Une analyse de données récente par Doug Henwood révèle que le taux de vaccination le plus bas parmi les travailleurs américains se trouve dans la tranche de revenu la plus basse. Quoi que nous puissions penser du raisonnement des travailleurs pour rester non vaccinés, l’option masque et test marque une première historique. C’est la première fois que l’OSHA exige que des employés, et non les employeurs, paient pour leur propre équipement de protection. (La règle publiée note utilement que l’OSHA « n’interdit pas à l’employeur de payer les coûts associés aux couvre-visages requis par cette section. »)

Aujourd’hui, l’ETS, même dans son état édulcoré, est contesté devant la Cour suprême. Les conservateurs indignés appellent cela un mandat de vaccination, malgré le fait qu’il n’impose pas lui-même la vaccination, ne fait que pousser les employeurs à – et leur donne des alternatives gratuites à la vaccination, pour démarrer. Compte tenu de la majorité conservatrice du tribunal, nous pouvons nous attendre à une interprétation très étroite du pouvoir que le Congrès a donné à l’OSHA lors de la création de l’agence en 1970. Ainsi, la tentative déjà faible de l’administration Biden d’obliger les employeurs à protéger leurs employés contre le COVID-19 est susceptible de devenir encore plus faible.

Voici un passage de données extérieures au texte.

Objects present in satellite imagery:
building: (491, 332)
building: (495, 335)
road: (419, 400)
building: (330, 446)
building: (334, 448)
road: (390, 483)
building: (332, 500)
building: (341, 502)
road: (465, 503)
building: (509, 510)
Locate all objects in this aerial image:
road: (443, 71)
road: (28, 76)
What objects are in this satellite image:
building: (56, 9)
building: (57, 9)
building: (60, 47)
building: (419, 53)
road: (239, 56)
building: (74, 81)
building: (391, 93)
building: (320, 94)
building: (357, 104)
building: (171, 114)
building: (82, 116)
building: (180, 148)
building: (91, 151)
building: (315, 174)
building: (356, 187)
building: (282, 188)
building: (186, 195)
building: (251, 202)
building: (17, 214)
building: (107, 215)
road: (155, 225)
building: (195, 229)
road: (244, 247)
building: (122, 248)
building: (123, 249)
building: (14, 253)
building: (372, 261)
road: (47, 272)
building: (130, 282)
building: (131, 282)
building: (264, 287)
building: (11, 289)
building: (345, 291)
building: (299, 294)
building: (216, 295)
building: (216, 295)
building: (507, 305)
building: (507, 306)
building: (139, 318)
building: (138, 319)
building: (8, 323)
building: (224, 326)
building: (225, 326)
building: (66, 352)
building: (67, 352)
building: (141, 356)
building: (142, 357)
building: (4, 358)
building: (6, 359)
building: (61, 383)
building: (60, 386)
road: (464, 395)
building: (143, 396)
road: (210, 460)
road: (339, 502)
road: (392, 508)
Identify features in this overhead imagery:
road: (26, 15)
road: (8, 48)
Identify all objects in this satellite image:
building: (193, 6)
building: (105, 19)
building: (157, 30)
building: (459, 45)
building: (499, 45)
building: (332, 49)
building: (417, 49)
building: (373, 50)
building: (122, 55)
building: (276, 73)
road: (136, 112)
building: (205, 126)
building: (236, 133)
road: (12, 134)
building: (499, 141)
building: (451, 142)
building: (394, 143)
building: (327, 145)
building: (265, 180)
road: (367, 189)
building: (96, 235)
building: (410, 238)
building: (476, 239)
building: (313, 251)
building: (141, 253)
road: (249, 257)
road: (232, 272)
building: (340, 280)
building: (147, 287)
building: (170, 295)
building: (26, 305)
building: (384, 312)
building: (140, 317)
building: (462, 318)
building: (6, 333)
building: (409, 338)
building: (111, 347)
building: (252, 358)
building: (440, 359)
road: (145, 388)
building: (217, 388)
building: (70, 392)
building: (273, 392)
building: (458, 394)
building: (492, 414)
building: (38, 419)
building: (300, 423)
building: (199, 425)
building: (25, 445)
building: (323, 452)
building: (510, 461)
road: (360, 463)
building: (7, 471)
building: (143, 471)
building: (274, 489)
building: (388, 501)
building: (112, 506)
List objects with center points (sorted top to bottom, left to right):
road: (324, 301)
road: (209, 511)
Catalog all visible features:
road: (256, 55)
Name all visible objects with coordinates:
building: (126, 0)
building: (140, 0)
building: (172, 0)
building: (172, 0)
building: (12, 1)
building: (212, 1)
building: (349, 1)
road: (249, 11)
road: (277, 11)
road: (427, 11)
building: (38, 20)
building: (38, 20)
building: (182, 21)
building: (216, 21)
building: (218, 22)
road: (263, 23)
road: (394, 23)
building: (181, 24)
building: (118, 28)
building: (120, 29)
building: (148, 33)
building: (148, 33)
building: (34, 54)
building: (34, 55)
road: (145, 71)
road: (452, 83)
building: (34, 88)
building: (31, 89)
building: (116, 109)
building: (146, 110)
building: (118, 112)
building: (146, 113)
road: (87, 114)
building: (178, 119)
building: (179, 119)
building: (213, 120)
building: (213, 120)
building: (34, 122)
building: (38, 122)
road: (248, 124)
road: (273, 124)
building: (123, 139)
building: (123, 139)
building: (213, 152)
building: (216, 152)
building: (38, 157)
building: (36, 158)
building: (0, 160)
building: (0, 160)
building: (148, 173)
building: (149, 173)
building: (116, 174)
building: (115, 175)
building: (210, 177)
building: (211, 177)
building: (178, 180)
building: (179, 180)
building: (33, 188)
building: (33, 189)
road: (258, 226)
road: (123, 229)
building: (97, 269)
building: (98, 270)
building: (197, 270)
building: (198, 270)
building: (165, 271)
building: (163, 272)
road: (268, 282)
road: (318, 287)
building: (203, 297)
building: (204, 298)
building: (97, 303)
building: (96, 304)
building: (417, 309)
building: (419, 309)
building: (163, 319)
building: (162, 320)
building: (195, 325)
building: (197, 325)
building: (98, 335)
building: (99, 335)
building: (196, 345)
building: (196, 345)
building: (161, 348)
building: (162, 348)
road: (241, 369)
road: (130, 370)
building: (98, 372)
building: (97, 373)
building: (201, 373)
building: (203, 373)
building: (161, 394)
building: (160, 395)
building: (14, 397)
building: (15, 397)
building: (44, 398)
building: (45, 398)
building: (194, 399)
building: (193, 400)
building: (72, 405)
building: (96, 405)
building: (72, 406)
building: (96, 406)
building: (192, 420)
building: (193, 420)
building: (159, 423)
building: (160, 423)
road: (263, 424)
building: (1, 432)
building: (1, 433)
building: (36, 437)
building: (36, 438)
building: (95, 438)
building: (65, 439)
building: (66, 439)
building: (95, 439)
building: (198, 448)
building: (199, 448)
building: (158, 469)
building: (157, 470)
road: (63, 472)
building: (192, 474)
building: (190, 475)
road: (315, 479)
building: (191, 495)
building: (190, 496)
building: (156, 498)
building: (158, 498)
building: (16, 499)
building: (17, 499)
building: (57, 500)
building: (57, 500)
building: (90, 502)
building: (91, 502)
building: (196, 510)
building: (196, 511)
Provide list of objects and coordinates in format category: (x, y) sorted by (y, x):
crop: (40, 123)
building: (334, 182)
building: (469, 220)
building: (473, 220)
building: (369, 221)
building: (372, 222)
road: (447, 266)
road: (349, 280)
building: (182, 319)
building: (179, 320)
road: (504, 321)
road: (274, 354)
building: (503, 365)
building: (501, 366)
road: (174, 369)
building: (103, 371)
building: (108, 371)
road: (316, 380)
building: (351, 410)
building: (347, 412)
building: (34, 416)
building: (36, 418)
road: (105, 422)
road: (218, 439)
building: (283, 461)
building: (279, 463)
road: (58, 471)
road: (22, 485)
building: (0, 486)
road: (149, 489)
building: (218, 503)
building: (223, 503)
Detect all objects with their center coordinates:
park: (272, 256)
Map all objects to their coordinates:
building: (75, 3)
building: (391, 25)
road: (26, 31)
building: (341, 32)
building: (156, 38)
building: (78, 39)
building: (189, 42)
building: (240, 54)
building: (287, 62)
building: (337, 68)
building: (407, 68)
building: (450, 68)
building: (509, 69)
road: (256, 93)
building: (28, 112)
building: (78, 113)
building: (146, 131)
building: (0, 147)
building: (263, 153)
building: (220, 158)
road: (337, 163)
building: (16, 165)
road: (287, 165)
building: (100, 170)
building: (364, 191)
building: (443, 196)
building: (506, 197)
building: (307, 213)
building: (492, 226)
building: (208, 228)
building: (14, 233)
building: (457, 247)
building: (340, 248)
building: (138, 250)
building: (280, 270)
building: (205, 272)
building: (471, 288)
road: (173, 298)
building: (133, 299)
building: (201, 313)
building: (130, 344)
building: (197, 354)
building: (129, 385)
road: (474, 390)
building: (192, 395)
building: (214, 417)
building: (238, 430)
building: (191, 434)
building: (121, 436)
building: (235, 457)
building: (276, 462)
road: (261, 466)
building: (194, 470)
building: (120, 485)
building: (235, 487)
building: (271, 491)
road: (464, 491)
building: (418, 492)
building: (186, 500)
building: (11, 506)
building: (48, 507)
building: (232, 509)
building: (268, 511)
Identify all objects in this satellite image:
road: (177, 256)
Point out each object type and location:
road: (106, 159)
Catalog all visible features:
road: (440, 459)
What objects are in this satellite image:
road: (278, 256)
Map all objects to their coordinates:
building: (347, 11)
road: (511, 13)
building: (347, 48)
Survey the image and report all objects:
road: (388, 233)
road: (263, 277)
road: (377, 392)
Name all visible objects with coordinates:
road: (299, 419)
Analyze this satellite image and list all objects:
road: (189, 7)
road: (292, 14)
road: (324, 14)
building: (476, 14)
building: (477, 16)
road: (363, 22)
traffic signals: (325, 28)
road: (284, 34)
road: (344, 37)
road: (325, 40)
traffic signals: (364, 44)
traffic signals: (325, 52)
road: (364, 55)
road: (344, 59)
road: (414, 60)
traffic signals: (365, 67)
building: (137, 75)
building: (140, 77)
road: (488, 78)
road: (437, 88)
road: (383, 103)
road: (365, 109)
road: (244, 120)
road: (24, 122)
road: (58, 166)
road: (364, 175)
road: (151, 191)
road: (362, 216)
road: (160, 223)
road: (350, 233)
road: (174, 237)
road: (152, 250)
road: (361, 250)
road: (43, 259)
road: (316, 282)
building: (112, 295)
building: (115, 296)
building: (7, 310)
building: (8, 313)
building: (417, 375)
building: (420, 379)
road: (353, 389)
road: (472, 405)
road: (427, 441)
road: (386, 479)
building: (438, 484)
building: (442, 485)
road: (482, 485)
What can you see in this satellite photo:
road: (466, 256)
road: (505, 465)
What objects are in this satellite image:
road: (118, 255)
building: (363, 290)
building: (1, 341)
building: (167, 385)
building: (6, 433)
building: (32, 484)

Avec la conception des règles de l’OSHA, nous avons parcouru un long chemin depuis la réponse politique initiale du Congrès au printemps 2020, lorsque le gouvernement fédéral a garanti des congés de maladie payés pour les travailleurs du secteur privé touchés par COVID. Le Congrès a également donné aux travailleurs l’argent et la capacité juridique de refuser les employeurs qui réduiraient les périodes de quarantaine ou les pousseraient à pointer pendant leur maladie. Mais après cette brève fenêtre d’opportunité, le paysage politique est revenu à la norme. La politique fédérale du travail fait maintenant un signe de tête en faveur de la sécurité des travailleurs, mais la politique industrielle nationale prédominante a été de créer un excédent de travailleurs avec un pouvoir minimal de négocier pour eux-mêmes.

Il est clair que l’administration Biden est passée de la maîtrise de l’impact sur la santé des travailleurs à la minimisation des perturbations. Au lieu de « héros » et de « travailleurs essentiels », les nouveaux mots d’ordre de la réponse fédérale à la pandémie sont « perturbations » et « retour à la normale ». Les dernières directives du CDC raccourcissant les délais de quarantaine montrent clairement que le travailleur disponibilité est à l’ordre du jour plutôt que travailleur sécurité.

Si les travailleurs non vaccinés restants choisissent de se faire vacciner en raison de cette règle de l’OSHA qui leur transfère les coûts de conformité, ils peuvent éviter une hospitalisation. Mais leur bien-être n’est plus vraiment la question. Le but est de s’assurer qu’ils retournent au travail, et deux, que leur sécurité coûte le moins possible aux employeurs – en congés de maladie payés, en équipement de protection, en tests ou en d’autres mesures de sécurité sur le lieu de travail qui protégeraient les travailleurs et tous les autres de préjudice.